**Work request**
Return the listing below in full, exactly.

**Records provided**
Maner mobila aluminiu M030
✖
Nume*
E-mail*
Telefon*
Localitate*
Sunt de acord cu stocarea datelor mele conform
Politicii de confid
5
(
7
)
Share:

**Written reply**
Maner mobila aluminiu M030
✖
Nume*
E-mail*
Telefon*
Localitate*
Sunt de acord cu stocarea datelor mele conform
Politicii de confid
5
(
7
)
Share:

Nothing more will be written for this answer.